What is expected → Beginning at the line that contains "pinky tip: (129, 18)" and finishing at the line that contains "pinky mcp: (172, 218)", output the data below exactly. Include both end lines and no pictures.
====== Records for processing
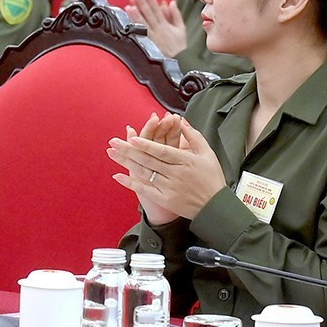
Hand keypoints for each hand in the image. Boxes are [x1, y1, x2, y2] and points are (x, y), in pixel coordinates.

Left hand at [107, 113, 225, 225]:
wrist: (215, 207)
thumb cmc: (212, 178)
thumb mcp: (207, 154)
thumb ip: (193, 136)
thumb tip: (180, 120)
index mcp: (186, 161)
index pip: (162, 151)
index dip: (146, 145)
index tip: (131, 138)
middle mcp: (175, 174)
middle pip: (148, 160)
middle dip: (129, 150)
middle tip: (113, 142)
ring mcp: (169, 188)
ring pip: (144, 173)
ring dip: (126, 163)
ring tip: (111, 153)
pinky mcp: (165, 199)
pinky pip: (144, 190)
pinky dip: (130, 183)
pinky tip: (117, 175)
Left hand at [127, 0, 186, 57]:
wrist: (178, 63)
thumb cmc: (179, 47)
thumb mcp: (181, 29)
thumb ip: (176, 15)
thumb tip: (170, 2)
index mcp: (166, 25)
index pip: (157, 9)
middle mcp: (158, 29)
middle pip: (149, 13)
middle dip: (143, 3)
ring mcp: (151, 36)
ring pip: (143, 22)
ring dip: (137, 12)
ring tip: (130, 3)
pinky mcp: (147, 43)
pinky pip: (140, 32)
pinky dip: (134, 24)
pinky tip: (129, 18)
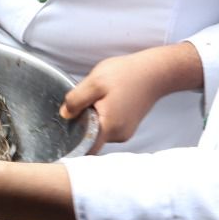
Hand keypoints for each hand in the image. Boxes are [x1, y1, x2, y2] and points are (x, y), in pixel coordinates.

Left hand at [60, 42, 203, 151]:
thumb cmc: (126, 74)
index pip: (86, 147)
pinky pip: (109, 124)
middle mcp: (119, 135)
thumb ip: (76, 100)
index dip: (73, 140)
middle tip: (86, 100)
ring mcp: (125, 131)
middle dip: (83, 120)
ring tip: (100, 97)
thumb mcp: (95, 82)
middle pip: (91, 136)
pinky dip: (103, 114)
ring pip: (100, 129)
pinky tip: (108, 99)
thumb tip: (65, 115)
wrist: (154, 72)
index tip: (66, 127)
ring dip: (94, 116)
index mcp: (109, 127)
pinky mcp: (128, 125)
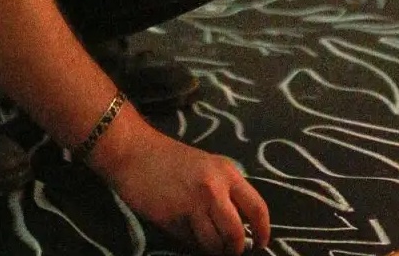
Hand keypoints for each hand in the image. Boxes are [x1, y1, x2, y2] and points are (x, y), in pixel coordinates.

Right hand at [102, 128, 270, 255]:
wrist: (135, 152)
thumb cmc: (171, 160)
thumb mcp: (207, 167)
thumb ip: (225, 192)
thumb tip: (240, 225)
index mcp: (227, 173)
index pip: (257, 207)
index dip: (264, 231)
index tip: (261, 244)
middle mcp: (214, 188)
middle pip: (236, 233)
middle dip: (235, 248)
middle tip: (229, 251)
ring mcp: (193, 204)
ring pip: (213, 244)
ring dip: (212, 250)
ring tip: (206, 243)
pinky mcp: (172, 218)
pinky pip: (190, 241)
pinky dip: (191, 243)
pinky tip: (185, 231)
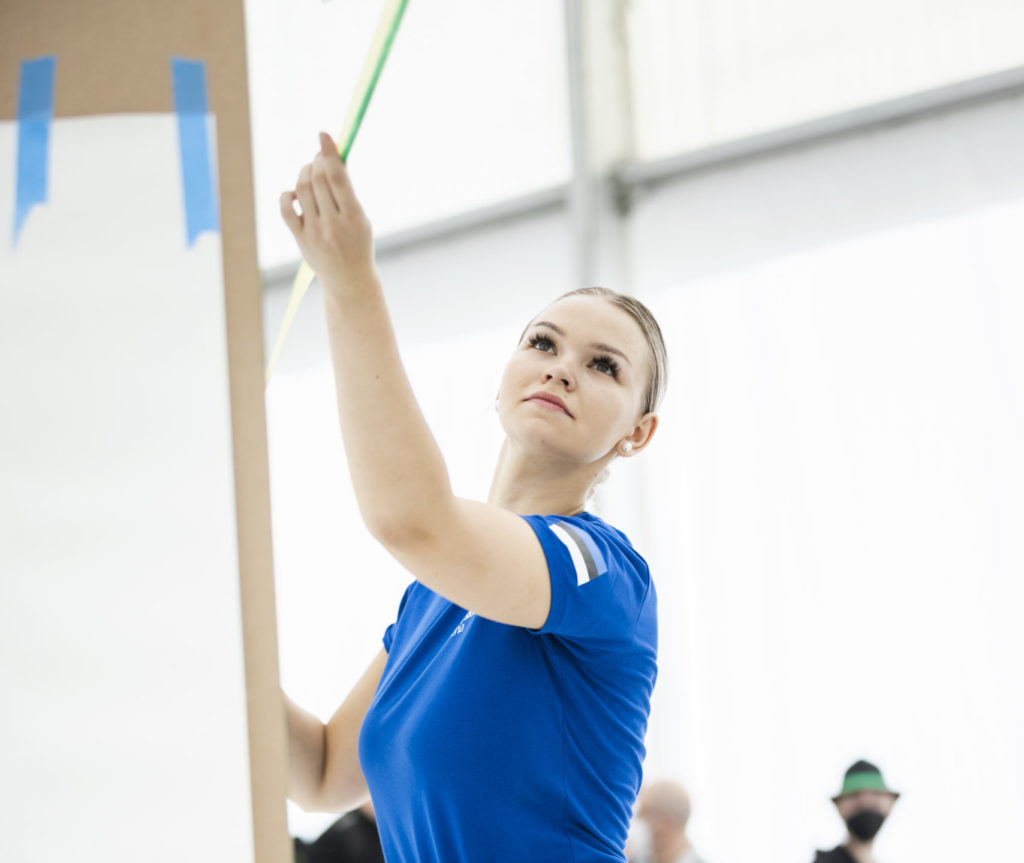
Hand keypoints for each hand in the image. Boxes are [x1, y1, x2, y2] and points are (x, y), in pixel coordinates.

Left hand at [279, 132, 374, 288]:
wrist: (349, 280)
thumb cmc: (358, 244)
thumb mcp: (361, 219)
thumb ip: (347, 194)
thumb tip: (332, 161)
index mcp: (354, 217)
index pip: (339, 177)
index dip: (330, 152)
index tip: (323, 135)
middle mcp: (333, 224)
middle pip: (318, 179)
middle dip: (317, 161)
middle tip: (319, 156)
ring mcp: (315, 232)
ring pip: (302, 189)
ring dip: (304, 172)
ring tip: (310, 171)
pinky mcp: (301, 239)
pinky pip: (286, 208)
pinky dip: (288, 194)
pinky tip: (296, 193)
============
Reply →
pinky tip: (129, 18)
Hand keypoints for each hand in the image. Boxes are [x1, y1, x2, y2] and points are (x, y), in pixel coordinates.

Left hand at [60, 42, 203, 151]:
thumb cmc: (126, 74)
index pip: (86, 147)
pinky pip: (109, 124)
middle mcp: (119, 135)
thumb ip: (76, 100)
index dip: (73, 140)
middle tip: (86, 100)
ring mcp: (125, 131)
middle dip: (83, 120)
ring tip: (100, 97)
thumb mcp: (95, 82)
middle pip: (91, 136)
pinky dip: (103, 114)
ring pip: (100, 129)
pinky tip: (108, 99)
thumb tip: (65, 115)
wrist: (154, 72)
index tip: (66, 127)
ring dip: (94, 116)
index mcp: (109, 127)
pinky mcp: (128, 125)
Hand keypoints for each hand in the image. Boxes are [x1, y1, x2, y2] and points are (x, y), in pixel coordinates.

Right hand at [102, 128, 270, 255]:
wrist: (135, 152)
thumb cmc: (171, 160)
thumb mcp: (207, 167)
thumb ip: (225, 192)
thumb tip: (240, 225)
index mcp: (227, 173)
index pip: (257, 207)
index dip: (264, 231)
index tip: (261, 244)
middle mcp: (214, 188)
middle pip: (236, 233)
middle dip: (235, 248)
middle tip: (229, 251)
ring mcp: (193, 204)
ring pip: (213, 244)
ring dip: (212, 250)
ring tip: (206, 243)
pinky mcp: (172, 218)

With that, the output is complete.